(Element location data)

┄┄┄┄┄┄┄┄┄┄

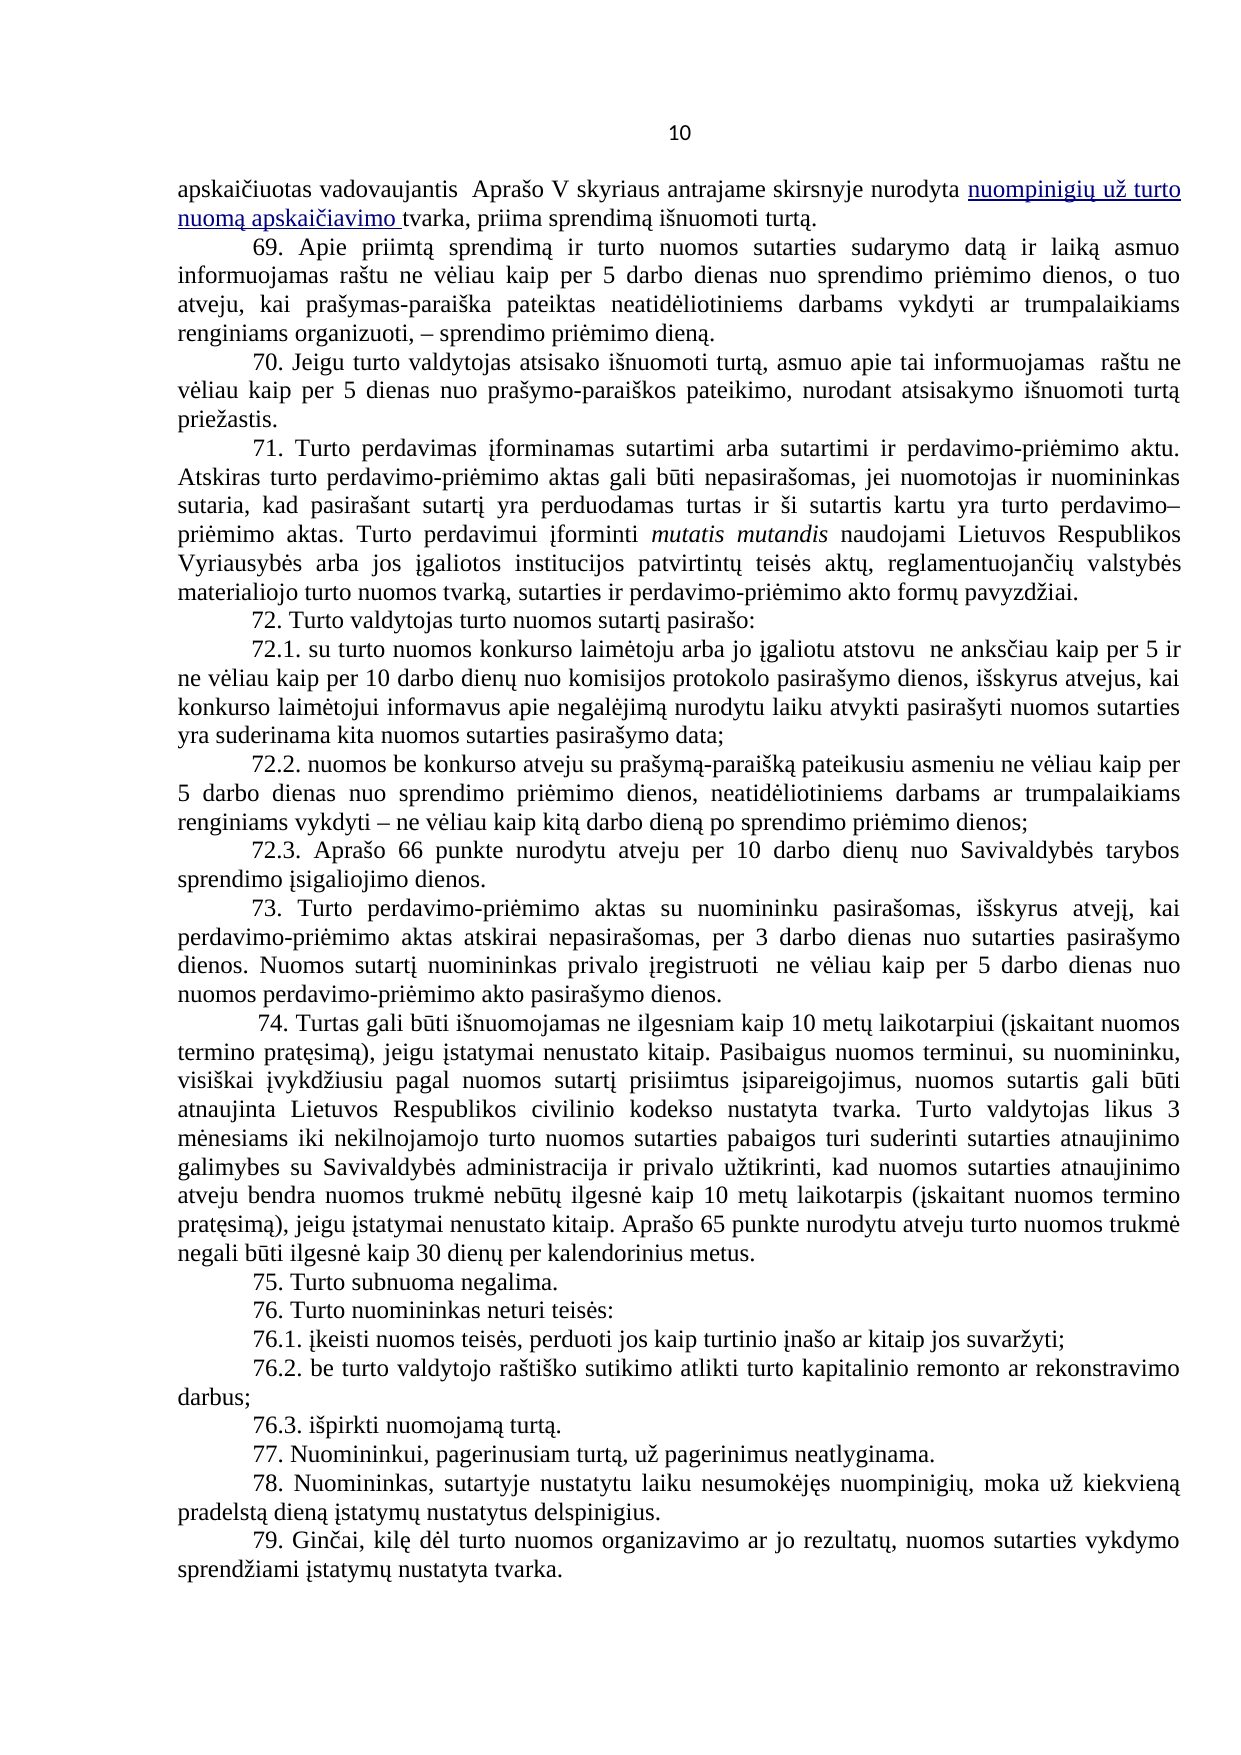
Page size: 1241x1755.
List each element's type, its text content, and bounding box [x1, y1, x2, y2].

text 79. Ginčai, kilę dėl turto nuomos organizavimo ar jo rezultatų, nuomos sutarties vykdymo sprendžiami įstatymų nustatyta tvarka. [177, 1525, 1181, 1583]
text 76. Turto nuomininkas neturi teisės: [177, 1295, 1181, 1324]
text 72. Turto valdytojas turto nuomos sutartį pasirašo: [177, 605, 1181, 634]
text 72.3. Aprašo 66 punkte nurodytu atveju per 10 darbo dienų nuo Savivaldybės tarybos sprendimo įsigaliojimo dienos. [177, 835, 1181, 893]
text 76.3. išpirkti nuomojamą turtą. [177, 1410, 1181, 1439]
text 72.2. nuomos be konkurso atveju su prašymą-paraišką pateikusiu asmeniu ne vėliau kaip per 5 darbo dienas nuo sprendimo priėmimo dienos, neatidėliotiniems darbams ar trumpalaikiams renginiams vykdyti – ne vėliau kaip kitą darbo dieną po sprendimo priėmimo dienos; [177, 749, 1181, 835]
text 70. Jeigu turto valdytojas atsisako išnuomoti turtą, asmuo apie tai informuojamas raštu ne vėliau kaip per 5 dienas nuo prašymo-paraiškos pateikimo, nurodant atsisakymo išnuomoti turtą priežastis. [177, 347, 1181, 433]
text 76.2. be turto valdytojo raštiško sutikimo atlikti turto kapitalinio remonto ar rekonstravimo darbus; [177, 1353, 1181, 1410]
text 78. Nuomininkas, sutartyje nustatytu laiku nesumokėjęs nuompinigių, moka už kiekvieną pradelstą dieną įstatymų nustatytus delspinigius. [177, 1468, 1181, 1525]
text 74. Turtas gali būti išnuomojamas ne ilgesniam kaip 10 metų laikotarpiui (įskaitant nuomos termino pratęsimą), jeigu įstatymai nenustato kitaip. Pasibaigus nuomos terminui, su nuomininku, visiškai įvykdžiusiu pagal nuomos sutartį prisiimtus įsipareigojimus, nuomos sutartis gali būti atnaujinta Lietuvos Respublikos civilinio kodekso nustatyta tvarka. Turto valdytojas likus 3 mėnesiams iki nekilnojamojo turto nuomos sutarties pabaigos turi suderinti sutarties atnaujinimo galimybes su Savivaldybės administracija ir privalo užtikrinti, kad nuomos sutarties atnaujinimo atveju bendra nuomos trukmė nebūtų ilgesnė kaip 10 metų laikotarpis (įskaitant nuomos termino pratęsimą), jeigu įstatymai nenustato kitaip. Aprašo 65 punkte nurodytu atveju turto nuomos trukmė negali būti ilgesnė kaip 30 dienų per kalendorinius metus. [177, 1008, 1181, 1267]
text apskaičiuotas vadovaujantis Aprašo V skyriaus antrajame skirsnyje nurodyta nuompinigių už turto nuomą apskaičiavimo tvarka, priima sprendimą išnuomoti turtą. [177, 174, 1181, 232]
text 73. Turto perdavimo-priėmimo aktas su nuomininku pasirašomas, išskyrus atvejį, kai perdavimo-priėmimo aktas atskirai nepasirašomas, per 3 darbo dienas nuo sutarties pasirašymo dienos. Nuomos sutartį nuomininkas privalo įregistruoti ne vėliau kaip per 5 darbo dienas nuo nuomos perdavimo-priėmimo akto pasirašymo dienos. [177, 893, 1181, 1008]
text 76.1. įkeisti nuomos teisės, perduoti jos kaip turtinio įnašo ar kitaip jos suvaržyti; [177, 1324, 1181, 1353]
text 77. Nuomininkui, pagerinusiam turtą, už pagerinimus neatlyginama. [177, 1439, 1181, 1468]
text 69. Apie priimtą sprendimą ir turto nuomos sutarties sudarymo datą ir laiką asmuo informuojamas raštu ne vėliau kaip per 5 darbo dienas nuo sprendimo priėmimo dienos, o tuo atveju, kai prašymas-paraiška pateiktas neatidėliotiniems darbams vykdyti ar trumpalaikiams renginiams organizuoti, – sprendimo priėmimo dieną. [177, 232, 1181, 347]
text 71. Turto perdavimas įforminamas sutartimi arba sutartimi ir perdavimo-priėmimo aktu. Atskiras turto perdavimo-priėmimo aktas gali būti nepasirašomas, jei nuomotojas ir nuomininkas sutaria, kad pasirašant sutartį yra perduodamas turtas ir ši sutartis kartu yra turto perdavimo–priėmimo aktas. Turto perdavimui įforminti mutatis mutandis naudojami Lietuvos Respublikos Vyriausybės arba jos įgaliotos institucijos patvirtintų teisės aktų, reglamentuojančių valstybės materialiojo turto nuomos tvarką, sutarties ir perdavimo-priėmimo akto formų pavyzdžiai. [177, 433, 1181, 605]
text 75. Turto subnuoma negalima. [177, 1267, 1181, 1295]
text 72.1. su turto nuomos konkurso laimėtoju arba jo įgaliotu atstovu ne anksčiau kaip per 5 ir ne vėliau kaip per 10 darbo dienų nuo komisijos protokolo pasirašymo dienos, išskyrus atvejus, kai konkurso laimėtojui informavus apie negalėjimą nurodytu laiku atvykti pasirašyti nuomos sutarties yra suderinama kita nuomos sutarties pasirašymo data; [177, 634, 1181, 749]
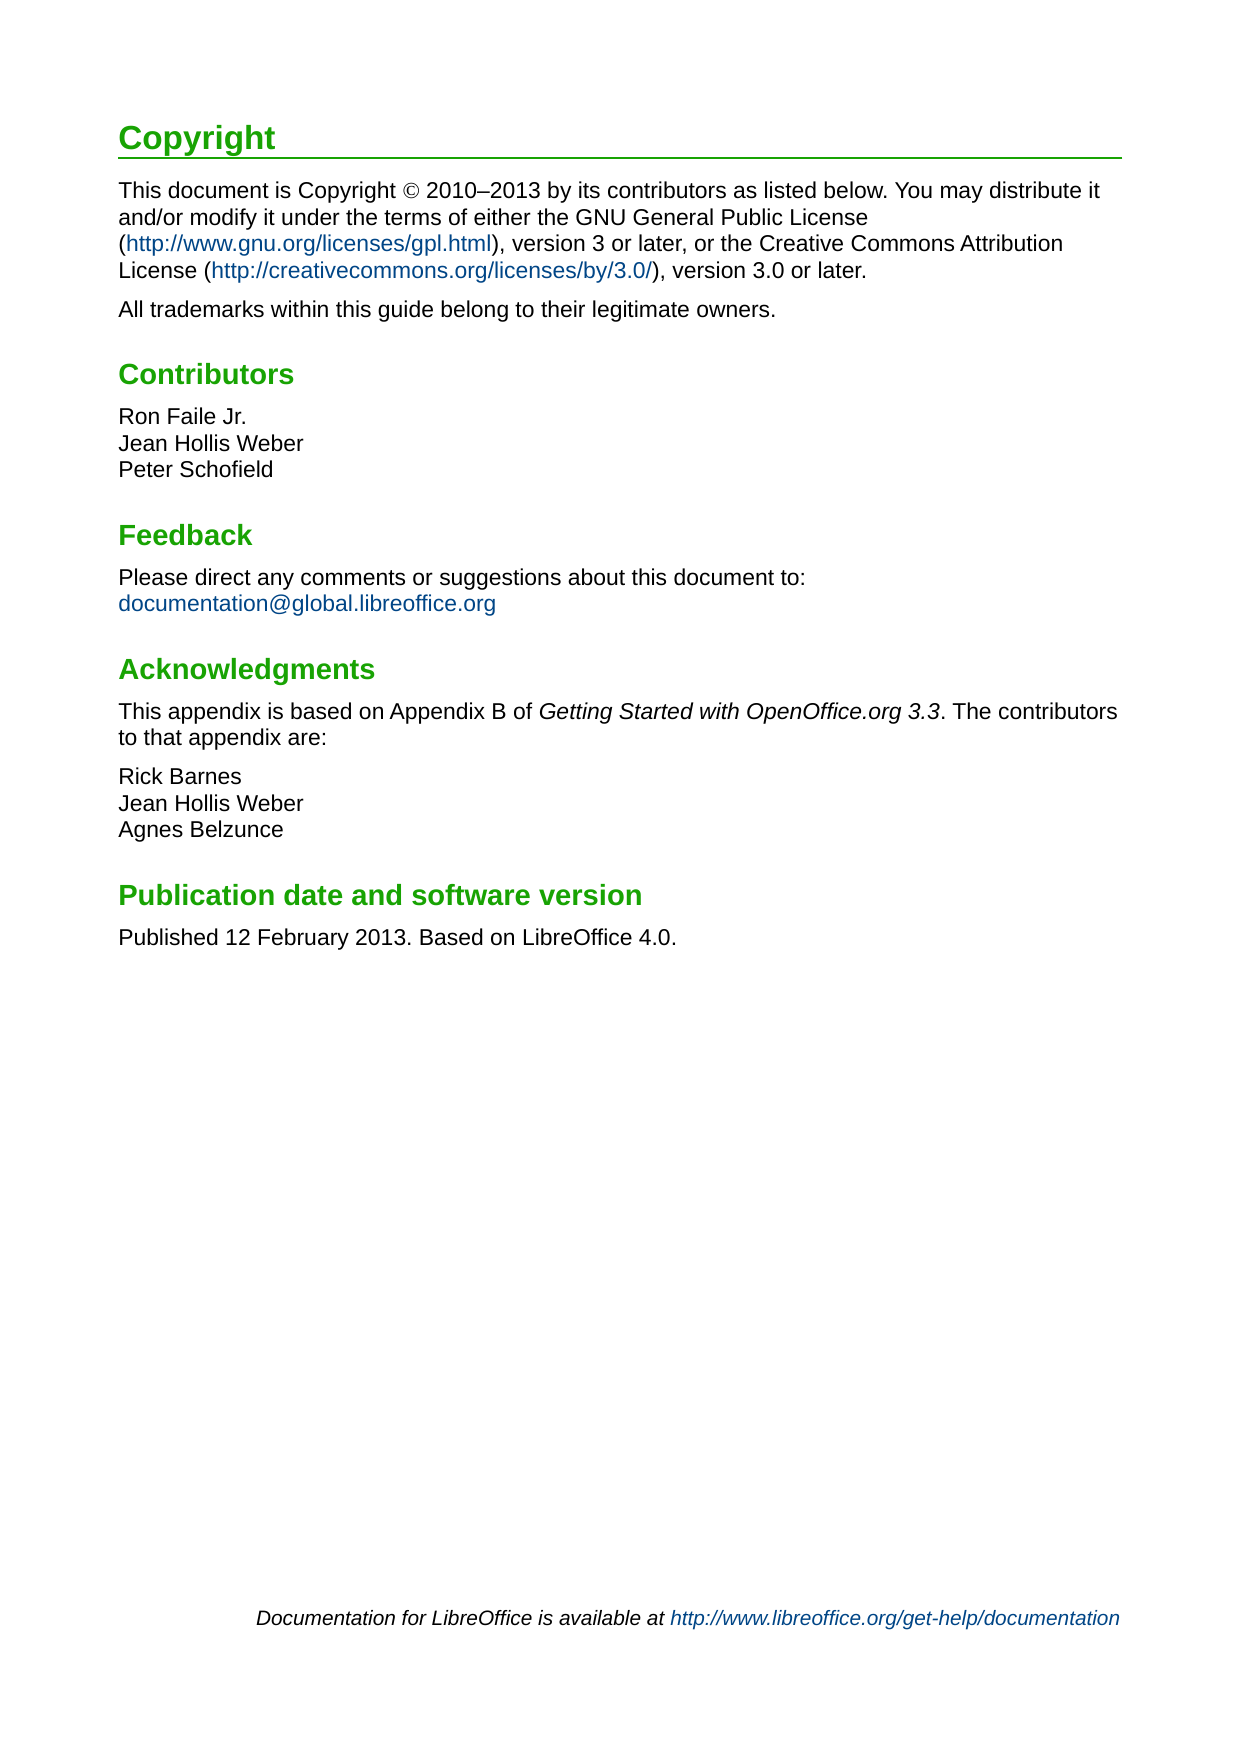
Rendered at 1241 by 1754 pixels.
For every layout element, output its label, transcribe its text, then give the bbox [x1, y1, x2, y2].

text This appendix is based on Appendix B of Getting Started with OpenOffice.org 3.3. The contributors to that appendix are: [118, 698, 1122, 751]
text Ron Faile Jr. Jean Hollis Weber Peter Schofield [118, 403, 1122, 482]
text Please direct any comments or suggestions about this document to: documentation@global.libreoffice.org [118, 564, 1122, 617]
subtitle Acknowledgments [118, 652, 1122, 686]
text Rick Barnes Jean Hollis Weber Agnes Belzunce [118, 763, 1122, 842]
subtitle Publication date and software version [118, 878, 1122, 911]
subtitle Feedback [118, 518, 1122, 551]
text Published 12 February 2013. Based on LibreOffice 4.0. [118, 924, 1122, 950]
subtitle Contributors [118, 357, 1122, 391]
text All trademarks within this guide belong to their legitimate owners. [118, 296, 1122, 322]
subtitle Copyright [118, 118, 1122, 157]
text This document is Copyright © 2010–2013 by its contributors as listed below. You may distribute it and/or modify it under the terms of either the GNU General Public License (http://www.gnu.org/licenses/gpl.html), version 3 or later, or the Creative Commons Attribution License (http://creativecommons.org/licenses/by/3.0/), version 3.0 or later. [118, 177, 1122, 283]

┄┄┄┄┄┄┄┄┄┄

* [THE PROBLEM]
Copy out every line of the items above again, character for character, but omit the pictures.

* [EXERCISE ANSWER]
Page size: 1241x1755.
List each element's type, its text content, and bounding box [x1, y1, x2, y2].

text 79. Ginčai, kilę dėl turto nuomos organizavimo ar jo rezultatų, nuomos sutarties vykdymo sprendžiami įstatymų nustatyta tvarka. [177, 1525, 1181, 1583]
text 76. Turto nuomininkas neturi teisės: [177, 1295, 1181, 1324]
text 72. Turto valdytojas turto nuomos sutartį pasirašo: [177, 605, 1181, 634]
text 72.3. Aprašo 66 punkte nurodytu atveju per 10 darbo dienų nuo Savivaldybės tarybos sprendimo įsigaliojimo dienos. [177, 835, 1181, 893]
text 76.3. išpirkti nuomojamą turtą. [177, 1410, 1181, 1439]
text 72.2. nuomos be konkurso atveju su prašymą-paraišką pateikusiu asmeniu ne vėliau kaip per 5 darbo dienas nuo sprendimo priėmimo dienos, neatidėliotiniems darbams ar trumpalaikiams renginiams vykdyti – ne vėliau kaip kitą darbo dieną po sprendimo priėmimo dienos; [177, 749, 1181, 835]
text 70. Jeigu turto valdytojas atsisako išnuomoti turtą, asmuo apie tai informuojamas raštu ne vėliau kaip per 5 dienas nuo prašymo-paraiškos pateikimo, nurodant atsisakymo išnuomoti turtą priežastis. [177, 347, 1181, 433]
text 76.2. be turto valdytojo raštiško sutikimo atlikti turto kapitalinio remonto ar rekonstravimo darbus; [177, 1353, 1181, 1410]
text 78. Nuomininkas, sutartyje nustatytu laiku nesumokėjęs nuompinigių, moka už kiekvieną pradelstą dieną įstatymų nustatytus delspinigius. [177, 1468, 1181, 1525]
text 74. Turtas gali būti išnuomojamas ne ilgesniam kaip 10 metų laikotarpiui (įskaitant nuomos termino pratęsimą), jeigu įstatymai nenustato kitaip. Pasibaigus nuomos terminui, su nuomininku, visiškai įvykdžiusiu pagal nuomos sutartį prisiimtus įsipareigojimus, nuomos sutartis gali būti atnaujinta Lietuvos Respublikos civilinio kodekso nustatyta tvarka. Turto valdytojas likus 3 mėnesiams iki nekilnojamojo turto nuomos sutarties pabaigos turi suderinti sutarties atnaujinimo galimybes su Savivaldybės administracija ir privalo užtikrinti, kad nuomos sutarties atnaujinimo atveju bendra nuomos trukmė nebūtų ilgesnė kaip 10 metų laikotarpis (įskaitant nuomos termino pratęsimą), jeigu įstatymai nenustato kitaip. Aprašo 65 punkte nurodytu atveju turto nuomos trukmė negali būti ilgesnė kaip 30 dienų per kalendorinius metus. [177, 1008, 1181, 1267]
text apskaičiuotas vadovaujantis Aprašo V skyriaus antrajame skirsnyje nurodyta nuompinigių už turto nuomą apskaičiavimo tvarka, priima sprendimą išnuomoti turtą. [177, 174, 1181, 232]
text 73. Turto perdavimo-priėmimo aktas su nuomininku pasirašomas, išskyrus atvejį, kai perdavimo-priėmimo aktas atskirai nepasirašomas, per 3 darbo dienas nuo sutarties pasirašymo dienos. Nuomos sutartį nuomininkas privalo įregistruoti ne vėliau kaip per 5 darbo dienas nuo nuomos perdavimo-priėmimo akto pasirašymo dienos. [177, 893, 1181, 1008]
text 76.1. įkeisti nuomos teisės, perduoti jos kaip turtinio įnašo ar kitaip jos suvaržyti; [177, 1324, 1181, 1353]
text 77. Nuomininkui, pagerinusiam turtą, už pagerinimus neatlyginama. [177, 1439, 1181, 1468]
text 69. Apie priimtą sprendimą ir turto nuomos sutarties sudarymo datą ir laiką asmuo informuojamas raštu ne vėliau kaip per 5 darbo dienas nuo sprendimo priėmimo dienos, o tuo atveju, kai prašymas-paraiška pateiktas neatidėliotiniems darbams vykdyti ar trumpalaikiams renginiams organizuoti, – sprendimo priėmimo dieną. [177, 232, 1181, 347]
text 71. Turto perdavimas įforminamas sutartimi arba sutartimi ir perdavimo-priėmimo aktu. Atskiras turto perdavimo-priėmimo aktas gali būti nepasirašomas, jei nuomotojas ir nuomininkas sutaria, kad pasirašant sutartį yra perduodamas turtas ir ši sutartis kartu yra turto perdavimo–priėmimo aktas. Turto perdavimui įforminti mutatis mutandis naudojami Lietuvos Respublikos Vyriausybės arba jos įgaliotos institucijos patvirtintų teisės aktų, reglamentuojančių valstybės materialiojo turto nuomos tvarką, sutarties ir perdavimo-priėmimo akto formų pavyzdžiai. [177, 433, 1181, 605]
text 75. Turto subnuoma negalima. [177, 1267, 1181, 1295]
text 72.1. su turto nuomos konkurso laimėtoju arba jo įgaliotu atstovu ne anksčiau kaip per 5 ir ne vėliau kaip per 10 darbo dienų nuo komisijos protokolo pasirašymo dienos, išskyrus atvejus, kai konkurso laimėtojui informavus apie negalėjimą nurodytu laiku atvykti pasirašyti nuomos sutarties yra suderinama kita nuomos sutarties pasirašymo data; [177, 634, 1181, 749]
Rendered at 1241 by 1754 pixels.
For every layout element, output its label, transcribe its text, then give the bbox [x1, y1, x2, y2].

text This appendix is based on Appendix B of Getting Started with OpenOffice.org 3.3. The contributors to that appendix are: [118, 698, 1122, 751]
text Ron Faile Jr. Jean Hollis Weber Peter Schofield [118, 403, 1122, 482]
text Please direct any comments or suggestions about this document to: documentation@global.libreoffice.org [118, 564, 1122, 617]
subtitle Acknowledgments [118, 652, 1122, 686]
text Rick Barnes Jean Hollis Weber Agnes Belzunce [118, 763, 1122, 842]
subtitle Publication date and software version [118, 878, 1122, 911]
subtitle Feedback [118, 518, 1122, 551]
text Published 12 February 2013. Based on LibreOffice 4.0. [118, 924, 1122, 950]
subtitle Contributors [118, 357, 1122, 391]
text All trademarks within this guide belong to their legitimate owners. [118, 296, 1122, 322]
subtitle Copyright [118, 118, 1122, 157]
text This document is Copyright © 2010–2013 by its contributors as listed below. You may distribute it and/or modify it under the terms of either the GNU General Public License (http://www.gnu.org/licenses/gpl.html), version 3 or later, or the Creative Commons Attribution License (http://creativecommons.org/licenses/by/3.0/), version 3.0 or later. [118, 177, 1122, 283]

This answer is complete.